Ein weiteres Beispiel ist die „Garage“-App für Vision Pro: Hier wird die Reparatur eines Fahrzeugs nicht als Service, sondern als interaktives Tutorial in einer virtuellen Werkstatt inszeniert – ein kleines Universum der Selbstermächtigung und technischen Neugier . Solche Anwendungen transformieren Customer Service in Community Experience.
Die fünf Säulen des erfolgreichen Brand Worldbuildings
Worldbuilding ohne Strategie ist bloß Dekoration. Wie Joelle Haddad betont: „lasting brand worlds emerge when strategy and creativity are built as one“ . Folgende Prinzipien machen den Unterschied:
- Konsistenz über Kanäle hinweg
Die Regeln der Markenwelt dürfen sich nicht zwischen Instagram, Website und VR-Erlebnis ändern. Farben, Tonfall, Charaktere, sogar physikalische Gesetze (ja, auch die!) müssen intern kohärent sein. - Lore statt Logline
Statt einer zentralen Botschaft entsteht eine Lore – ein Kanon von Geschichten, Mythen und Hintergründen. Nike tut dies mit seiner langjährigen Mythologie um Leistung, Grenzüberschreitung und Rebellion – jetzt erweitert um digitale Trainings-Welten in der Nike Training Club-App und virtuelle Lauf-Events. - Partizipation statt Passivität
Die Nutzer:innen sind nicht Zuschauer:innen, sondern Mitgestalter:innen. Minecraft-Kampagnen (wie die von Gucci oder Balenciaga), bei denen Fans eigene Welten mit Marken-Assets bauen dürfen, sind Paradebeispiele. Im Metaverse 2.0 geht das weiter: eigene Avatare stylen, virtuelle Objekte co-kreieren, Quests lösen – das stärkt Bindung und Identifikation. - Interoperabilität als Ziel
Ein Kleidungsstück aus einer virtuellen Modenschau sollte theoretisch in mehreren Plattformen tragbar sein (z. B. als NFT-Gegenstand in Decentraland und als Skin in Fortnite). Das erfordert Standards – und Marken, die früh mit offenen Protokollen arbeiten, gewinnen langfristig an Reichweite. - Emotionale Tiefe durch Detail
Der Teufel – und die Magie – stecken im Detail. Warum verkauft Flamingo Estate nicht nur Kerzen, sondern auch Bücher über spirituelle Kräuterkunde ? Weil jede Veröffentlichung das Universum vertieft, es glaubwürdiger macht – und zusätzliche Touchpoints schafft.

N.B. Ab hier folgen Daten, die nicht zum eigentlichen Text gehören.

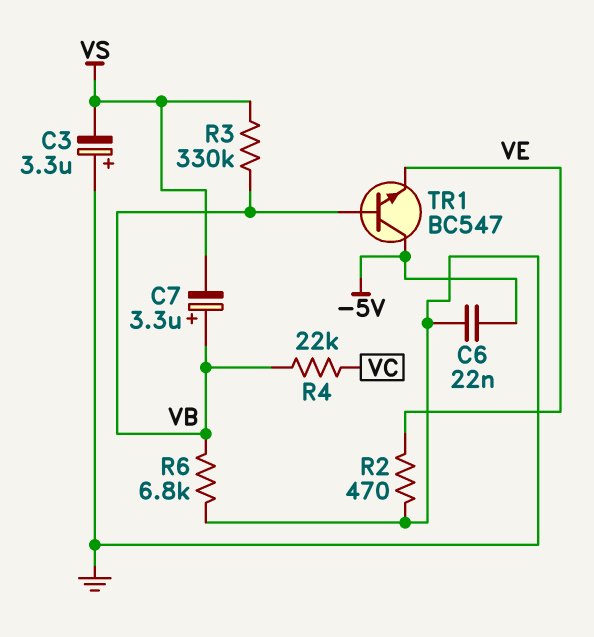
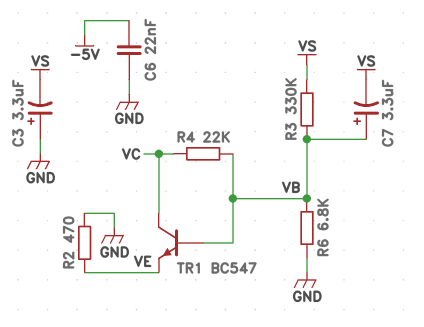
TR1: NPN BC547 (B VB, C -5V, E VE) -> NPN BC547 (B VB, C VC, E VE)

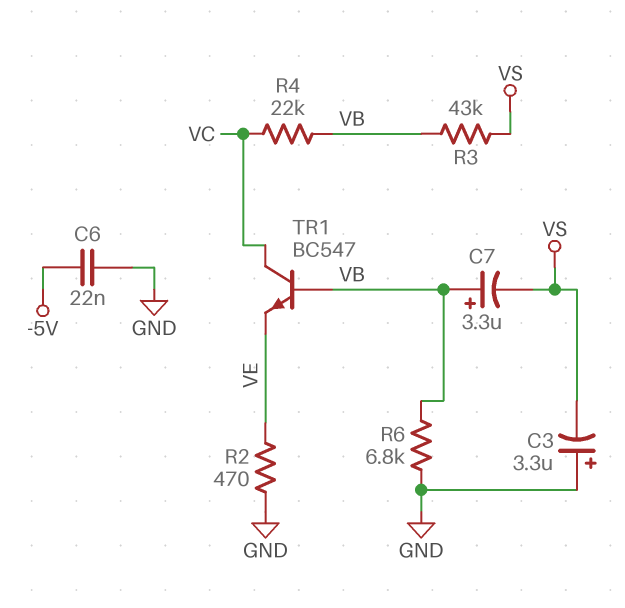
R3: 330k (VB, VS) -> 43k (VB, VS)

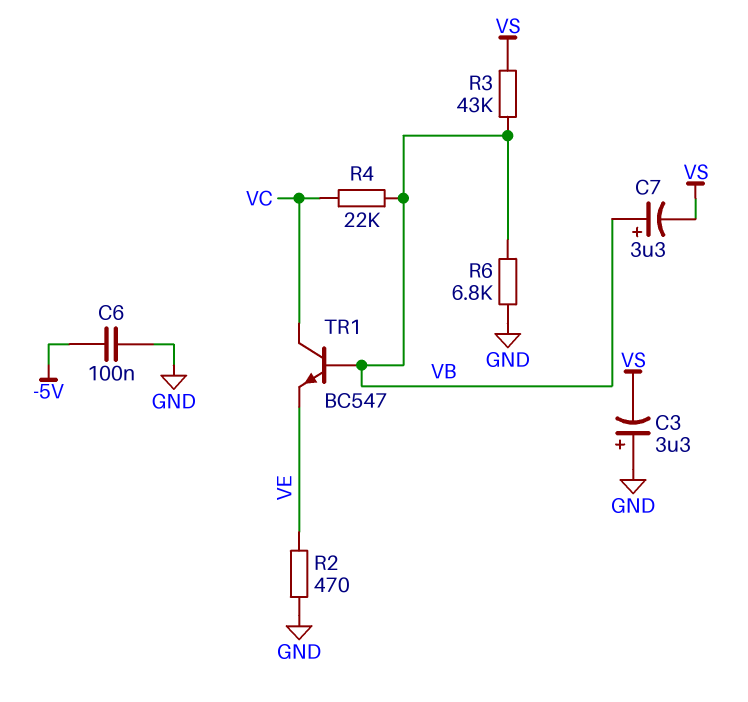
C6: 22nF (-5V, GND) -> 100nF (-5V, GND)

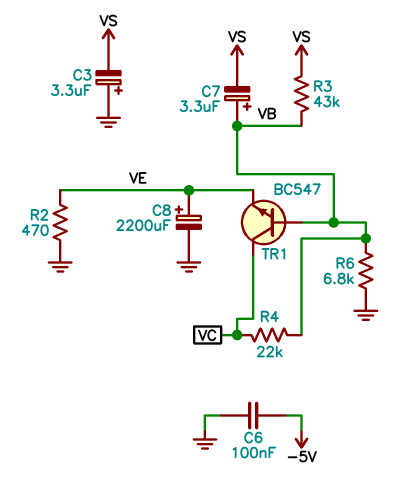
C8: none -> 2200uF (plus VE, minus GND)

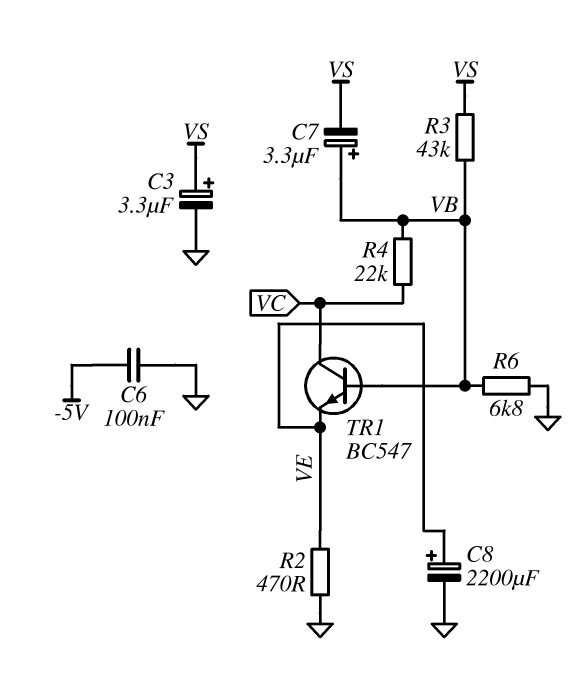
C3: 3.3uF (plus GND, minus VS) -> 3.3uF (plus VS, minus GND)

Ausblick: Worldbuilding als Kernkompetenz der Marke 2026
Für 2026 zeichnet sich ab: Worldbuilding wird zur zentralen Markenstrategie, nicht zur Randerscheinung der Kreativabteilung. Unternehmen brauchen künftig nicht nur Brand Managers, sondern World Architects, Lore Keepers und Experience Designers.

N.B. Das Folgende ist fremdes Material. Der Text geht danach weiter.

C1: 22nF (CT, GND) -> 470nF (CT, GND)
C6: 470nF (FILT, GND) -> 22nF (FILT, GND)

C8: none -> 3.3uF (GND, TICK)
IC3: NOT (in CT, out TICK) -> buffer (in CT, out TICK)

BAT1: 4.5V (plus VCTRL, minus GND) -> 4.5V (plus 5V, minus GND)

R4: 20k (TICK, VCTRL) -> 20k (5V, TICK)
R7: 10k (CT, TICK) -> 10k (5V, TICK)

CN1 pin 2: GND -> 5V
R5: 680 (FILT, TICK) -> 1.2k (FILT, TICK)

Gleichzeitig wird die Technologie unsichtbarer: Spatial Interfaces, KI-generierte Umgebungen und haptisches Feedback verschmelzen zu Erlebnissen, „indistinguishable from reality“ . Die Grenze zwischen physischer und digitaler Markenwelt verwischt – Stichwort „phygital seamless“.
Doch Vorsicht: Worldbuilding birgt auch Risiken. Ein inkonsistentes Universum wirkt unseriös. Ein zu komplexes abschreckend. Und ein universum, das nur dem Verkauf dient – nicht der Wertschöpfung für die Community – wird schnell als leere Hülle entlarvt.
Die Marken, die in der Ära des Metaverse 2.0 bestehen werden, sind jene, die nicht nur erzählen, sondern erschaffen – die nicht nur eine Botschaft senden, sondern einen Raum öffnen. Einen Raum, in dem Menschen nicht konsumieren, sondern gehören. Denn am Ende ist jede starke Marke kein Produkt. Sie ist ein Ort. Eine Welt. Ein Zuhause.
Und wer baut schon gern in einer Welt, die morgen schon wieder verschwindet?